It's likely bravado from college days. I remember overhearing many conversations at school where students would brag about pulling their second all-nighter in a particular week. I could only think that they were doing something wrong. If your work load is requiring you to stay up for more than 16-18 hours a day, then you're either doing too much or you're really inefficient.

A metric of success, to me, is being able to make money while you're asleep. You'll never escape the chains of the cubicle if you don't work smart.


It's the lead position. My lead at work (MS) works more hours than me, too; and, so far as I know, knows what all of us are working on at a pretty considerable level. He does testing for some of the things that we can't, or that need to be done immediately if we're doing higher priority things, and so on.

I'd like to think he still gets at least 6 hours of sleep a night, but I wouldn't know. The synopsis of the lead, I read, was reasonable, especially remembering what sort of lives the people that worked for EA had.

In short, I don't think this was trying to glorify the hours worked, and instead alerting would-be leads to understand what they're committing to.



Read the last sentence before taking quotes out of context - "being a lead is all about responsibility".

If you're the lead and things start going south on your project then you'd better be prepared to start leading and taking on whatever is needed to get your game shipped.

I know it's cool to preach about working smarter instead of harder, but getting a game out of the door and into a box usually requires large doses of both.


The game industry puts this type of workload on more than just leads and managers - the rank and file toil for long hours with miserable pay (compared to the rest of the industry). There are a few exceptions to the rule - studios where life resembles something like normal, and crunch time is an anomaly, not year-round.

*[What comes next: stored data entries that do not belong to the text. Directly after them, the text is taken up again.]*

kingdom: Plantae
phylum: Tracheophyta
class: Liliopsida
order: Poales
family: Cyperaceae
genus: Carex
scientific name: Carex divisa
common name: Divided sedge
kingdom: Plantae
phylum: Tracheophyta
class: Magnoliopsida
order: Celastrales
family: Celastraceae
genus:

They are few and far between though. I grew up in Vancouver where EA has its largest studio presence, and the number of burned out game devs I've met is a little scary.

Video games is like Hollywood - it's glamorous, and has the tendency to suck in some great talent, chew them up, and spit them by the curb 2-4 years down the road. And this will not change so long as there's a lineup of talented artists and developers out the door and around the block waiting for their crack at what may just be the worst working environment known to software-dom in this country.


I agree somewhat. Yes, a lead has more responsibility, and will work as hard as the other team members. Sometimes they may have to push to get the product shipped.

That is a completely different thing than four hours of sleep a night for years.


It's all of the above. As lead you have to fill in, to do what no one else wants to do, to keep try of all the things that need to be done in the say 48 hours to the next deadline and sort them by priority. But you often have to work just as long as the longest worker on the team if only out of solidarity. It's important that no one can ever say to you: "You took it easy, while I did the work."

This principle is why Caesar, Alexander, and Napoleon were all beloved by their men. They dug in there with everyone else. Slept on the ground. Rode first into battle. All that. It seems silly, but don't underrate it. I can't tell you how many times someone would come to me at 4 in the morning before a deadline and say how much they appreciated that I was there. No one wants to feel used.


Agreed, a good lead would be doing everything within their power to _prevent_ this from happening to themselves and the rest of the team.


But if things start to go bad, they will probably be the first ones to start staying late.


I think foregoing producers definitely makes this very difficult. We had some wonderful producers at Blizzard (web team) that came on and turned the team around from hours of OT every night to projects being done on time without OT except in rare cases. Leads don't have (quite) as much on their plate, devs don't get burnt out, and things just run so much better.